I have good news, and I have bad news. I’ll give you the bad news first, since you don’t really care that much about my life (or so it would seem): I’m behind. Again. Darn you, Hulu. But the good news is that I talked myself out of auditioning for Glee (thank goodness), and even better: Kristin Chenoweth is coming back on the show tonight. This is so exciting. This means I definitely can’t skip it tonight.
Which brings us back to the bad news, meaning I’m going to actually have to do work today. Sigh.
I’m still not going to push myself to work on any novels for awhile. I’ve realized that it’s not really healthy to push yourself so hard at something you’re not even that great at. (Don’t try to talk me up here. We all know it’s true.) I guess I should just focus on everything else I have going on right now, instead of some fictional world with fictional disasters and names and solutions.
Yes, that’s my novel writing advice for the day: be realistic.
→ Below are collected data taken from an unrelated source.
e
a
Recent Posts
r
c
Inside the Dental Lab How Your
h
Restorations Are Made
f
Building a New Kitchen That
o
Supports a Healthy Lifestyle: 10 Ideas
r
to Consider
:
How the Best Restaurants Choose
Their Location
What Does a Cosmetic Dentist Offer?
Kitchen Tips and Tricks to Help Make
I’m still working on that list of books I want to read before I die. It’s coming along quite nicely. I think I’m up to about sixty now, which doesn’t really seem like a lot. But I don’t think I’m going to get sixty books for my eighteenth birthday. So It’s going to take some of my own money and a few birthdays and Christmases to add all those books to my collection. Which I’m not even going to have room for in my dorm. Unless I’m a good girl, and get to live in an apartment my last three years of school. That would be nice.
I haven’t figured out whether or not blocking out an entire schedule helps me get things done. I guess I should probably try it again, since it worked for one-and-a-half days last week (and I got an A out of those 1.5 days, thank you very much). It’s a little late to start now. I mean, it’s already 8:30.
But it’s not too late to eat breakfast. Om nom nom.